Wie immer stellt Gibson seiner Heldin einzigartige, kaum durchschaubare Charaktere an die Seite - von Milgrim, dem Junkie mit militärischer Vergangenheit, bis zu Tito, einem jungen Kubaner, der fließend Russisch spricht und sich auf "delikate" Daten- bzw. Informationsübertragung spezialisiert hat. Und wie immer mischen die CIA und der ehemalige KGB mit. Schon das Titelwort "Spook", die Slang-Bezeichnung für "Agent", spielt darauf an. Auch der iPod, als Gerät, auf dem heimlich kodierte Informationen transportiert werden, soll eine wichtige Rolle spielen - was dann, angesichts des Schmuggels von Daten auf profanen Keycards, wie wir das schon seit 2001 aus dem TV-Episoden-Thriller "24" kennen, doch etwas altertümlich hinterherhinkt.

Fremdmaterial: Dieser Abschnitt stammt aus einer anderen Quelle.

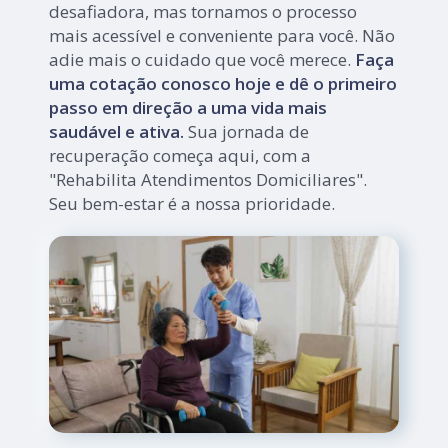
desafiadora, mas tornamos o processo
mais acessível e conveniente para você. Não
adie mais o cuidado que você merece.
Faça
uma cotação conosco hoje e dê o primeiro
passo em direção a uma vida mais
saudável e ativa.
Sua jornada de
recuperação começa aqui, com a
"Rehabilita Atendimentos Domiciliares".
Seu bem-estar é a nossa prioridade.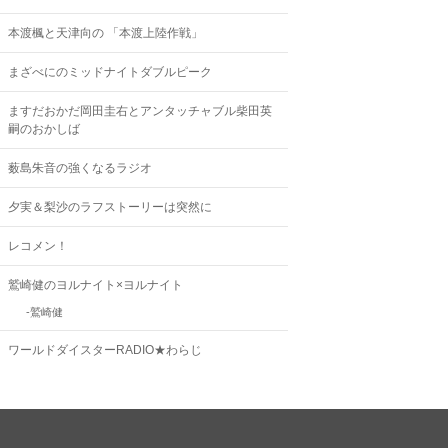
本渡楓と天津向の 「本渡上陸作戦」
まざべにのミッドナイトダブルピーク
ますだおかだ岡田圭右とアンタッチャブル柴田英
嗣のおかしば
薮島朱音の強くなるラジオ
夕実＆梨沙のラフストーリーは突然に
レコメン！
鷲崎健のヨルナイト×ヨルナイト
鷲崎健
ワールドダイスターRADIO★わらじ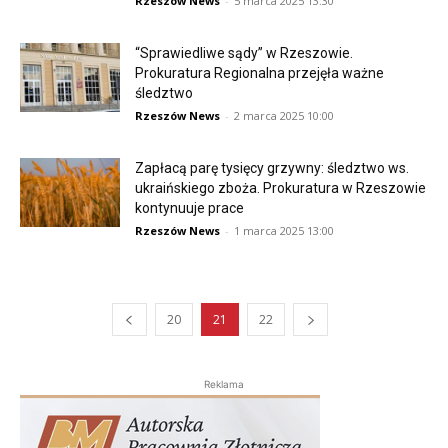
Rzeszów News
-
5 marca 2025 13:30
“Sprawiedliwe sądy” w Rzeszowie.
Prokuratura Regionalna przejęła ważne
śledztwo
Rzeszów News
-
2 marca 2025 10:00
Zapłacą parę tysięcy grzywny: śledztwo ws.
ukraińskiego zboża. Prokuratura w Rzeszowie
kontynuuje prace
Rzeszów News
-
1 marca 2025 13:00
20
21
22
Reklama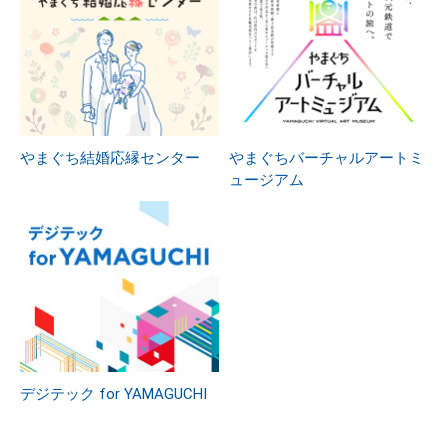
やまぐち結婚応縁センター
やまぐちバーチャルアートミ
ュージアム
デジテック for YAMAGUCHI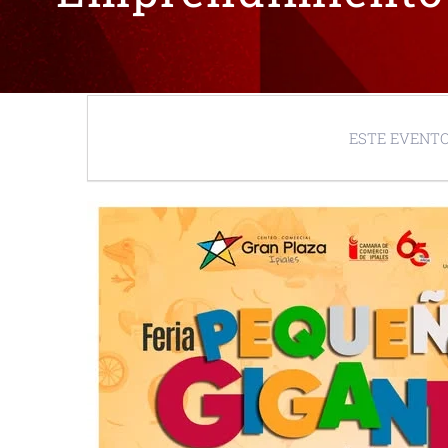
ESTE EVENTO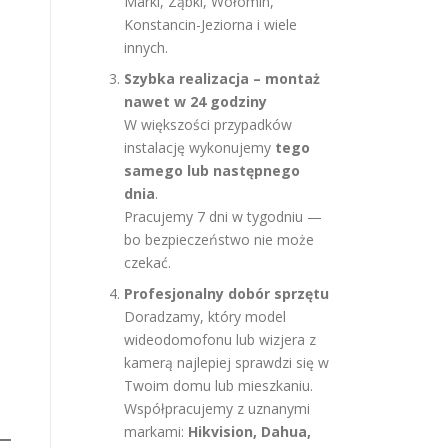
Marki, Ząbki, Wołomin,
Konstancin-Jeziorna i wiele
innych.
Szybka realizacja – montaż
nawet w 24 godziny
W większości przypadków
instalację wykonujemy
tego
samego lub następnego
dnia
.
Pracujemy 7 dni w tygodniu —
bo bezpieczeństwo nie może
czekać.
Profesjonalny dobór sprzętu
Doradzamy, który model
wideodomofonu lub wizjera z
kamerą najlepiej sprawdzi się w
Twoim domu lub mieszkaniu.
Współpracujemy z uznanymi
markami:
Hikvision, Dahua,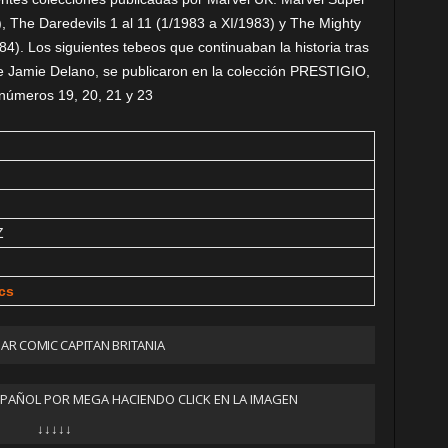
, The Daredevils 1 al 11 (1/1983 a XI/1983) y The Mighty
84). Los siguientes tebeos que continuaban la historia tras
e Jamie Delano, se publicaron en la colección PRESTIGIO,
 números 19, 20, 21 y 23
Z
cs
R COMIC CAPITAN BRITANIA
SPAÑOL POR MEGA HACIENDO CLICK EN LA IMAGEN
↓↓↓↓↓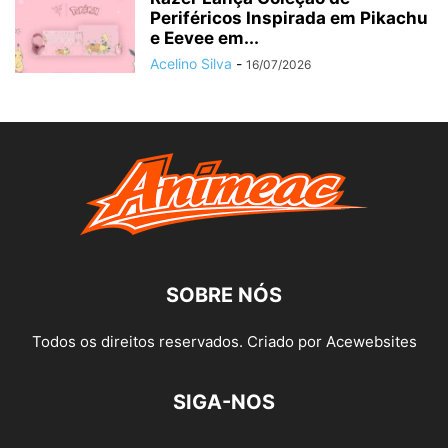
Periféricos Inspirada em Pikachu
e Eevee em...
Acelino Silva
-
16/07/2026
SOBRE NÓS
Todos os direitos reservados. Criado por Acewebsites
SIGA-NOS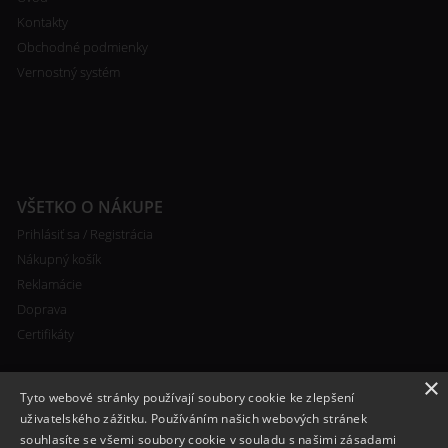
Kontakty
Obchodné podmienky
Vernostný systém
VŠETKO O NÁKUPE
Prihlásiť sa / Registrácia
Nákupný košík
Reklamácie
Doprava
Certifikáty
×
Tyto webové stránky používají soubory cookie ke zlepšení
uživatelského zážitku. Používáním našich webových stránek
souhlasíte se všemi soubory cookie v souladu s našimi zásadami
RYCHLÝ KONTAKT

Doch um all das wird es William Gibson natürlich nicht gehen. Die Frage ist vielmehr: Welche Welt wird sich da spiegeln in "Spook Country" und was hat sie mit uns und unserem Leben zu tun? Seit sich Gibson mit der Gegenwart beschäftigt, geht es ihm nämlich um nichts anderes. Schon alleine deshalb ist seine neue Novelle absolute Pflichtlektüre - ganz abgesehen vom Vergnügen, das jeder Gibson-Titel dem Leser beschert.
"Spook Country" wird im Frühjahr 2008 in deutscher Sprache im Verlag Klett-Cotta erscheinen. Und auf das neue Buch unseres Lieblingsautors Neal Stephenson ("Cryptonomicon", "Quicksilver", "Confusion"), das der dieser Tage ankündigte, müssen wir ohnehin noch etwas warten. Wir wissen zwar, auf den Mann ist Verlaß, wenn er schon einmal was sagt, aber: Er schreibt alles mit der Hand!